Resta in piedi ma pare accasciato, come una marionetta cui siano stati tagliati solo alcuni fili, mentre gli altri restano ancora appesi alle mani del puparo.
Trascorrono alcuni secondi.
Alza poi con profonda fatica la testa: si guarda intorno, smarrito.
Lentamente spalanca un sorriso d'estasi.]

"E' andato via..."

[Il poeta viene infine riaccompagnato dietro le quinte, fatica teatralmente a muoversi. Applausi liberatori]

mercoledì 9 febbraio 2011

- Finita la cena, si pulisce il pupo e lo si mette a nanna, poi ci facciamo l'amaro e il caffè -

Banale considerazione:

B. è talmente bombardato dalle conseguenze delle sue minchiate che vacilla da mesi, con il solo fine di mantenere la posizione eretta;
il PD alle elezioni ora come ora (e come la prossima volta, uguale) perderebbe qualunque cosa, persino della dignità se glien'è avanzata;
Vendola non ha ancora il margine sufficiente;
IDV idem;
la Lega dopo la figura barbina del federalismo non sta più così bene;
Fini sguscia erpetomorfo senza che ci sia modo di capire dove stia;
l'API ronza vanamente senza nemmeno aver più quell'inspiegabile fascino che voleva Casini conteso da tutti pur non avendo mai portato a casa più del 4%.

Nessuno di costoro può realisticamente avere una previsione certa di guadagno personale: col risultato che B. sta ancora lì, in cima alla sua pila di cacca, a produrne a getto ininterrotto ancora ed ancora, impotente e disperato contenitore in subbuglio di wagnerismi intestinali.
E da solo non cade.
Dondola.

Qualcuno me lo va a mettere a letto, poi tra adulti ci si sposta parlare in cucina a vedere se per Nonna Italia c'è ancora qualcosa che si possa fare? Vi va?
Io intanto metto su il caffè.

...quanti macchiati?


martedì 8 febbraio 2011

- La Mappa -

In scena ci vorrebbe una pistola,
per aggiungere del grasso a questa notte sola.
Scintillo nel mio abito da sera,
quello elegante: calzini, boxer, canottiera.

Mi accorgo lento di aver sbadigliato:
chissà quali e quante volte mi son ritrovato
immerso fino agli occhi in questo fosso.
Ma mai fino a vedermi mettere qualcosa addosso.

Nella campana del vecchio giaccone
mi raggiunge fioco il cigolio che fa il portone:
quindi è innocuo aggregarmi alla masnada
di chi a quest'ora cerca di trovare una sua strada

Non sento la pressione sotto i piedi,
non sento le scarpe stringere, se me lo chiedi:
stanotte naufrago come uno spettro
giù per i gradini gommati e neri della metro.

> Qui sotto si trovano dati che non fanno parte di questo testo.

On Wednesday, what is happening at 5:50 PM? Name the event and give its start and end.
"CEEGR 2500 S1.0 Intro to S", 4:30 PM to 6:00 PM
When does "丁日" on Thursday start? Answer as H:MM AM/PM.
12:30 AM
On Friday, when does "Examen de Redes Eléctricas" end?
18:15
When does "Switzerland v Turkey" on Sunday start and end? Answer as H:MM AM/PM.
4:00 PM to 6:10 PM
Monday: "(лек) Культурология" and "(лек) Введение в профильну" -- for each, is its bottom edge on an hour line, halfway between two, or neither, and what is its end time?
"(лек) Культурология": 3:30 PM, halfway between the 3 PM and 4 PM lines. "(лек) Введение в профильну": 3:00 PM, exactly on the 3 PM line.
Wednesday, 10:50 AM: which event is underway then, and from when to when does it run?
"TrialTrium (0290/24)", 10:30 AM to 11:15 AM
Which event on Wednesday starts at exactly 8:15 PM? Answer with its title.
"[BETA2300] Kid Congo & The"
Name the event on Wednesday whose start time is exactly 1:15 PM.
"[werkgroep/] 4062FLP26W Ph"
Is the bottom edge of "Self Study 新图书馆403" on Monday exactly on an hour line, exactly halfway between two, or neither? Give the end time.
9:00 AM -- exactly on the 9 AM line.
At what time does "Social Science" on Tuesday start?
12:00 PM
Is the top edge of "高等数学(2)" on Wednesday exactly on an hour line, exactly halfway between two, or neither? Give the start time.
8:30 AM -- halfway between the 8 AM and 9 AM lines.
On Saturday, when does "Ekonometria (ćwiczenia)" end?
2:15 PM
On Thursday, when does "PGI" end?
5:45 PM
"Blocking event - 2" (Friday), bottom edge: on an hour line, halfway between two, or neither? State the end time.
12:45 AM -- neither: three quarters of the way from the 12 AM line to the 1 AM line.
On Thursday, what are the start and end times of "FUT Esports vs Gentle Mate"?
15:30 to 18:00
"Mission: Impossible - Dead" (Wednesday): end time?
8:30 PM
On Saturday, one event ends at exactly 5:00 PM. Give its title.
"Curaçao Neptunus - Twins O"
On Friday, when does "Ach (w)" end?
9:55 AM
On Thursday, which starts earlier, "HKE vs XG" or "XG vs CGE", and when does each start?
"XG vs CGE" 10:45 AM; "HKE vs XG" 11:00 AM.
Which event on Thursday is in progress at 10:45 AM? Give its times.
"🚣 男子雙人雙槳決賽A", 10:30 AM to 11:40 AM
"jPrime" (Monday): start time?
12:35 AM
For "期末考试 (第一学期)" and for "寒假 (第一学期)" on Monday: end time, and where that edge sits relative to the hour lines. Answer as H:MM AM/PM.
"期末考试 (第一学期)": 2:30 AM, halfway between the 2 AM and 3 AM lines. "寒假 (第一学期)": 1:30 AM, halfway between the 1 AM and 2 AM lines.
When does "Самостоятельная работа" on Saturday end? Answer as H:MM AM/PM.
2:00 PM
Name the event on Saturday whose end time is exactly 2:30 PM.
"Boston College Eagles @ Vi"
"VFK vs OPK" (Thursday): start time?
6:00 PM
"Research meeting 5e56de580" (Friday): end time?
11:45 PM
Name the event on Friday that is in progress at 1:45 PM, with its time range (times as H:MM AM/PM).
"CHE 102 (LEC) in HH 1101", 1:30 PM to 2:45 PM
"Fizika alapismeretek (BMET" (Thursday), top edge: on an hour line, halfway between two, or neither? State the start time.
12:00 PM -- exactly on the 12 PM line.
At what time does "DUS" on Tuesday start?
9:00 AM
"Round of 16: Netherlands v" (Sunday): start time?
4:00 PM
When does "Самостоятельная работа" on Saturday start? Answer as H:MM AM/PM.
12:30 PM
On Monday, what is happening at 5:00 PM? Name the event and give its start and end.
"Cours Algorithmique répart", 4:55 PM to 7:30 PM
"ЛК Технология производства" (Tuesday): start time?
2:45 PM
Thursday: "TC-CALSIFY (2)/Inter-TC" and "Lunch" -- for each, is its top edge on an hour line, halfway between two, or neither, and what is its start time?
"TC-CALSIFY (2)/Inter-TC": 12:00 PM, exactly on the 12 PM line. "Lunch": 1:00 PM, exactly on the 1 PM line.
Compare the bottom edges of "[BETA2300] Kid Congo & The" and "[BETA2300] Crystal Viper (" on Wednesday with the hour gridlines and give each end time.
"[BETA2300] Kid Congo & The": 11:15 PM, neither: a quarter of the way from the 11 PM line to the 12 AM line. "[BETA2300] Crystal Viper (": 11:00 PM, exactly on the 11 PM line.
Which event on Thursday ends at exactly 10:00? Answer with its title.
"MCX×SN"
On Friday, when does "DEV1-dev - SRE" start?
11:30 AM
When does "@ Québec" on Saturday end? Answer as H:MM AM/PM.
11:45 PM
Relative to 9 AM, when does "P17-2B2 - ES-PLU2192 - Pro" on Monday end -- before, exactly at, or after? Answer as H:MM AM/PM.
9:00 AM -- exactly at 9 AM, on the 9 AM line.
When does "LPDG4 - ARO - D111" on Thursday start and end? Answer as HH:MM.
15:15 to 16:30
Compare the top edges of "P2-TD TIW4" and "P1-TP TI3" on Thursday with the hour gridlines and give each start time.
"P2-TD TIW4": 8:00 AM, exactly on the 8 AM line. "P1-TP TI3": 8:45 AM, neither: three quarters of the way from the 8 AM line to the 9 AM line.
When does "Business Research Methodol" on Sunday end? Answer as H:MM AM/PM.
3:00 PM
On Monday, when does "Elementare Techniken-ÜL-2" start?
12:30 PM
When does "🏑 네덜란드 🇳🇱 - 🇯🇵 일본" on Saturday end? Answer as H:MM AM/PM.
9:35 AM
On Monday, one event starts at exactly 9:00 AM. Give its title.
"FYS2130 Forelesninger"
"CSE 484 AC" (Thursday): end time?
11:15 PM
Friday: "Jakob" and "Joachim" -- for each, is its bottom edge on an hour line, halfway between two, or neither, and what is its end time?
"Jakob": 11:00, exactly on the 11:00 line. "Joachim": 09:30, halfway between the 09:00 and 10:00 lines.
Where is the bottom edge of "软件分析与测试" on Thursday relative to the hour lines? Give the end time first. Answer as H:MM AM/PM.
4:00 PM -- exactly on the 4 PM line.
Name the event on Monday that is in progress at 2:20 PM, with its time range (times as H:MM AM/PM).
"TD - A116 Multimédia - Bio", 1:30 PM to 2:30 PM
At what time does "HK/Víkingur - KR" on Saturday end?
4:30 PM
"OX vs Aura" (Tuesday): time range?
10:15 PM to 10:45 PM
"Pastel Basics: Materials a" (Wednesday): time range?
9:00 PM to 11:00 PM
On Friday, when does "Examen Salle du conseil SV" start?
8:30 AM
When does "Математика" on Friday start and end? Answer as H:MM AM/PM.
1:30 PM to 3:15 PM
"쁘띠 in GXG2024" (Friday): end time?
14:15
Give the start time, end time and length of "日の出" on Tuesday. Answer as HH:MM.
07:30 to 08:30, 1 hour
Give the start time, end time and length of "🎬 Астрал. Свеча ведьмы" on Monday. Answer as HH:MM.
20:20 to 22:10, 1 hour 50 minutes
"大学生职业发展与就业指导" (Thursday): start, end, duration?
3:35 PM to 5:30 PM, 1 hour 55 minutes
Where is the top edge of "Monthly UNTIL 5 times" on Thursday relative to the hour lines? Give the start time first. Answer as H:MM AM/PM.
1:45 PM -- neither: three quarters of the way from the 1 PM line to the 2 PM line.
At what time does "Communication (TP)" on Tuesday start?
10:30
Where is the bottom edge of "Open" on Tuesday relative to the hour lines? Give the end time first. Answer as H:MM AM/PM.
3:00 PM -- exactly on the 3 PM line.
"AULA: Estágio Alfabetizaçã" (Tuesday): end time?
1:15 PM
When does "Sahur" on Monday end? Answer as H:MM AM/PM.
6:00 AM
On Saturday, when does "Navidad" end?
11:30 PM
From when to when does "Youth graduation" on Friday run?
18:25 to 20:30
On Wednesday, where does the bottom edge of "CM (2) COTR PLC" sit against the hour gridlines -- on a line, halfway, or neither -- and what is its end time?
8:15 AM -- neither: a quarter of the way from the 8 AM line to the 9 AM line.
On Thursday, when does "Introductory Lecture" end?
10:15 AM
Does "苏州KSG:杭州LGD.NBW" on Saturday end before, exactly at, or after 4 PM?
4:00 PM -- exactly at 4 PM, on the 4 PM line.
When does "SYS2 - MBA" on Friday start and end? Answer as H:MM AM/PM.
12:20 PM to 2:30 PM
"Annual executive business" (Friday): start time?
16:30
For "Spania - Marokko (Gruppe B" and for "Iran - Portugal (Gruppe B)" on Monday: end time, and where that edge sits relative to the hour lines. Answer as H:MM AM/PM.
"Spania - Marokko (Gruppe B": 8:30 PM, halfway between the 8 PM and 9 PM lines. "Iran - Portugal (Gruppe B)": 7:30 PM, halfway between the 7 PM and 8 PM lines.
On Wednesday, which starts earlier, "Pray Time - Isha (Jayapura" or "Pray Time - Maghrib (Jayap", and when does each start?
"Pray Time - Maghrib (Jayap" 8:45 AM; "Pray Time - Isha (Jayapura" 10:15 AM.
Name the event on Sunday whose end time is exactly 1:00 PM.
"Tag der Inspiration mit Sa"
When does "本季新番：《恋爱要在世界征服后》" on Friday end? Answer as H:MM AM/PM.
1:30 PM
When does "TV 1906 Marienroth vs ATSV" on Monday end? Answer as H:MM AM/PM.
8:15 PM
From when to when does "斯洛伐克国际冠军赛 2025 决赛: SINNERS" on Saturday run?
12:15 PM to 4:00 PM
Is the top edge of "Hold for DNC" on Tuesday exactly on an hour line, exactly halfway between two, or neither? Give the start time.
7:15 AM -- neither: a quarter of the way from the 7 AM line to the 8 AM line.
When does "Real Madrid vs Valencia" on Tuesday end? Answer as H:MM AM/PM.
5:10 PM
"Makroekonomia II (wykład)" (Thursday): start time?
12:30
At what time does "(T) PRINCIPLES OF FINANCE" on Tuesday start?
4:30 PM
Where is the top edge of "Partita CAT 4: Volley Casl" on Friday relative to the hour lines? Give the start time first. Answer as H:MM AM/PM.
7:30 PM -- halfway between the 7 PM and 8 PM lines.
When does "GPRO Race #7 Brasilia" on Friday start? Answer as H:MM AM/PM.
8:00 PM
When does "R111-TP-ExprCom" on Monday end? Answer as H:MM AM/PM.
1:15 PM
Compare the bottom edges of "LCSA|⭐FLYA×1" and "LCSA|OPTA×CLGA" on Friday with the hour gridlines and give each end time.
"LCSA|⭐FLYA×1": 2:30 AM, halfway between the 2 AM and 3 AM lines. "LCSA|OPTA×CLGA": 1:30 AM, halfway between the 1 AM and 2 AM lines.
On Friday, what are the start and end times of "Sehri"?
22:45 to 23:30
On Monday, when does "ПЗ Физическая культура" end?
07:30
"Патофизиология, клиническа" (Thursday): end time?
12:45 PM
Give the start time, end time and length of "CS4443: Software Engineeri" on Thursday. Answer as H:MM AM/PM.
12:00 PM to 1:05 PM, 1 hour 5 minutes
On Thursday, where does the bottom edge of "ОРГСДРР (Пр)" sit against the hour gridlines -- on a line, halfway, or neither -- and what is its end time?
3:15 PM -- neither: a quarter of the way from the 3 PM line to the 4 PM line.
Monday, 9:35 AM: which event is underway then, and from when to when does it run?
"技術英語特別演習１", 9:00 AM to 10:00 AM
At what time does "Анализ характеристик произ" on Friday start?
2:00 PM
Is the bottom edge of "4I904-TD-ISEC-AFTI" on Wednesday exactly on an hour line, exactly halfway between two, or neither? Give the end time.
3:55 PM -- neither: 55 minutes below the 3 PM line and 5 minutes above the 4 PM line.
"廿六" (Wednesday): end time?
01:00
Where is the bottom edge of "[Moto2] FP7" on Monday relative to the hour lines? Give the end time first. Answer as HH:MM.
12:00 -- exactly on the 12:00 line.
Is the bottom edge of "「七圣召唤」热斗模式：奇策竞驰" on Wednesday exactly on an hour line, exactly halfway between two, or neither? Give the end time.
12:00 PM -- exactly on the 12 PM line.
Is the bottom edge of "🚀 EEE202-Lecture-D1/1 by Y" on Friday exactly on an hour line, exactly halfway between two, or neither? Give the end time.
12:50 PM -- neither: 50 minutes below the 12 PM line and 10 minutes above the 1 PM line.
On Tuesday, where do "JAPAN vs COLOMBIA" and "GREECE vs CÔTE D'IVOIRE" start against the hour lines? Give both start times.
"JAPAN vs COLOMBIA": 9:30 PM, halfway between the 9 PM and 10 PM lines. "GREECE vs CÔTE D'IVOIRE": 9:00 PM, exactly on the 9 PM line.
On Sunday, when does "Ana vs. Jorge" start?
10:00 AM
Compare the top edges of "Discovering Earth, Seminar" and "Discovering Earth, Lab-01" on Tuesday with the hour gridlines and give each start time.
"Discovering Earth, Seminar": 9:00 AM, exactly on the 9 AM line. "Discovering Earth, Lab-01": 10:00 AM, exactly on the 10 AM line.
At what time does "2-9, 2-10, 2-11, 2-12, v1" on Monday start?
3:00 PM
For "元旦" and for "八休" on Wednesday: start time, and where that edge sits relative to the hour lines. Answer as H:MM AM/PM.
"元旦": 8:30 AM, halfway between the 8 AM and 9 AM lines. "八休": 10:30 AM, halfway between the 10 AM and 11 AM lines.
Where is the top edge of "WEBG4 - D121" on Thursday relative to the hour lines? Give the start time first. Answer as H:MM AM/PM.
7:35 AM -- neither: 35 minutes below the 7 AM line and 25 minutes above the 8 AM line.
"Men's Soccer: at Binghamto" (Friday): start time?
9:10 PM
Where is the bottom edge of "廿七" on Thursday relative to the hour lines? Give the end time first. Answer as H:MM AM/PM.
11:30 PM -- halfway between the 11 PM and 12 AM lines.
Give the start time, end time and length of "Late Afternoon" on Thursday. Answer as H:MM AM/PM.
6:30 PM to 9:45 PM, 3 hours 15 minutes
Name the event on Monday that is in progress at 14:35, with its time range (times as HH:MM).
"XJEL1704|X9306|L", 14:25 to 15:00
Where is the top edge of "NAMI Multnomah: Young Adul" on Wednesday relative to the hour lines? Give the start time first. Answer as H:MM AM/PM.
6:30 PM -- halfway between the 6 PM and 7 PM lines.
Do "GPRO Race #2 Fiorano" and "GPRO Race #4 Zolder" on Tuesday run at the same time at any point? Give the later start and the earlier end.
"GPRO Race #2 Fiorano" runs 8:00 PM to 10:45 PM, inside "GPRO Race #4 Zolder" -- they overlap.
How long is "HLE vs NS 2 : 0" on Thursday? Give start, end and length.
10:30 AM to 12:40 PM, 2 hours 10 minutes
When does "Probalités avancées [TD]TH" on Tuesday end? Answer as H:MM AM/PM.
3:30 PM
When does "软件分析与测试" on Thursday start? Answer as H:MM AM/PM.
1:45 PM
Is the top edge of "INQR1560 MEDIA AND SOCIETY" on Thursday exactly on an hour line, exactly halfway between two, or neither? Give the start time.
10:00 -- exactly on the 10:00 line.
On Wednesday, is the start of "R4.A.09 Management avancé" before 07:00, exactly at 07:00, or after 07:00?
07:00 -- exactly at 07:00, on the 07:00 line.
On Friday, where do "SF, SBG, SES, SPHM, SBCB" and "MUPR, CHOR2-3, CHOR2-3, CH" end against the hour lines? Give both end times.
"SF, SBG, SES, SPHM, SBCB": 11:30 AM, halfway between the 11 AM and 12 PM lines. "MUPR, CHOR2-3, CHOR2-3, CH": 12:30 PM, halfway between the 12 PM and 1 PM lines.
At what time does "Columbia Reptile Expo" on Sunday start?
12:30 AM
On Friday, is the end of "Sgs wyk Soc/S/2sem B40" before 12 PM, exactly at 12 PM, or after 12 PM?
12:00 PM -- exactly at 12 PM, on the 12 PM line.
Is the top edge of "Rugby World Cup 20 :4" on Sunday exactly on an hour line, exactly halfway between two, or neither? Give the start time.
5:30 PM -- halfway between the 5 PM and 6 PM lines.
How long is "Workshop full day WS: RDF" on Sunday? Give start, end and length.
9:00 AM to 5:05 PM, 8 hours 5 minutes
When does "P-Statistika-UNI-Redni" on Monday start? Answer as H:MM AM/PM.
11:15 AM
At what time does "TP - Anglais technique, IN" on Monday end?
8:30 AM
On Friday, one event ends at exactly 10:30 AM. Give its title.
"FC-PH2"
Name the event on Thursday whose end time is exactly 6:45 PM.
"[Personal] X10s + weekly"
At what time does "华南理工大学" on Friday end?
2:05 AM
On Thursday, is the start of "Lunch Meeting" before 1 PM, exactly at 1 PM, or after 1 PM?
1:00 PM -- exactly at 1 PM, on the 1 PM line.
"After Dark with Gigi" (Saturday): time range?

Scovo una mappa e la scorro col dito,
spaesato al mio paese, smarrito nel suo ordito,
cerco toponomastiche inattese
che non trascinino ricordi spenti d'ore spese.

Non mi serve un panino in viale Argonne,
c'è troppa puzza, troppi tamarri e poche donne.
Non mi serve vagabondare in Brera;
coi miei soldi non prendo nemmeno una birra intera.

E non volevo: l'occhio c'è inciampato
sull'inconsapevole quadrante che ha ospitato
l'ultima sera per me e lei vicini,
mezz'ora incolonnati lungo viale Forlanini.

Coi finestrini giù, restando zitti,
sperando forte di non uscircene sconfitti.
E lì ci siamo amati senza sguardi,
blindati nell'eterno "è troppo presto", "è troppo tardi".

Sospetto che la caccia sia finita:
non trovo una via che vada via dalla mia vita.
Risalgo a passi freddi in Monte Rosa
a inseguire il richiamo di un'insegna luminosa.

E forse in scena manca solo la pistola,
per raggiungere il finale di questa notte sola.